From the Files of the Kosciusko County Historical Society
Editor’s note: This is a retrospective article that runs a few times a month on InkFreeNews.

Information for this retrospective series is courtesy of the Kosciusko County Historical Society.
Oct. 6, 1971 — A state biologist said today a band of pollution that has killed thousands upon thousands of fish in the Tippecanoe River along a stretch from Warsaw to beyond Rochester is no longer a threat.
John Winters of the State Health Department said the polluted strip has decreased enough in strength that it is no longer killing any fish.
The pollution was first noticed last Thursday and a state conservation officer, Richard Eurit, said it resulted when 127,000 gallons of chicken droppings were pumped from a damaged holding tank onto a field near Warsaw 500 feet from the river. The poultry farm was not identified.
Winters said the fishkill extended about 50 miles downstream from Warsaw.
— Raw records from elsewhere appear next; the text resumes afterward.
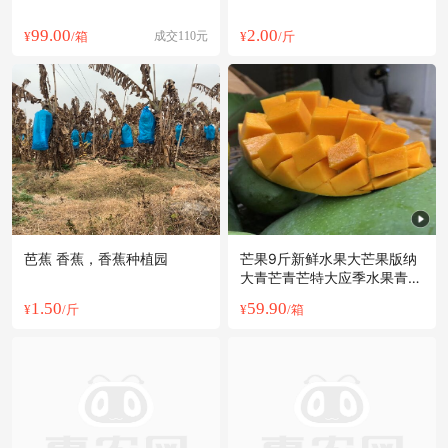
99.00
2.00
¥
/箱
成交110元
¥
/斤
芭蕉 香蕉，香蕉种植园
芒果9斤新鲜水果大芒果版纳
大青芒青芒特大应季水果青芒
果整箱
1.50
59.90
¥
/斤
¥
/箱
The slug of effluent cut off the supply of oxygen for fish.
Oct. 2, 1956 — Nineteen Warsaw High School football players were under two weeks suspension today for what Coach Bill Goshert termed infraction of training rules.
It was believed to be one of the largest, if not the largest, number of players ever suspended from a Warsaw athletic squad at one time. Goshert, in his first year here as head coach, declined to name the boys suspended. However, it is known that the list includes a large share of varsity regulars.
Oct. 5, 1954 — The Kosciusko County Jail was listed as one of the best in Indiana by Charles G. Griffo in one of a series of articles appearing in the Indianapolis Star about sordid conditions of Indiana’s county jail system.
In the small jail category, Griffo said jails at Warsaw, Goshen, Huntington and Lebanon were singled out as among the few with high ratings.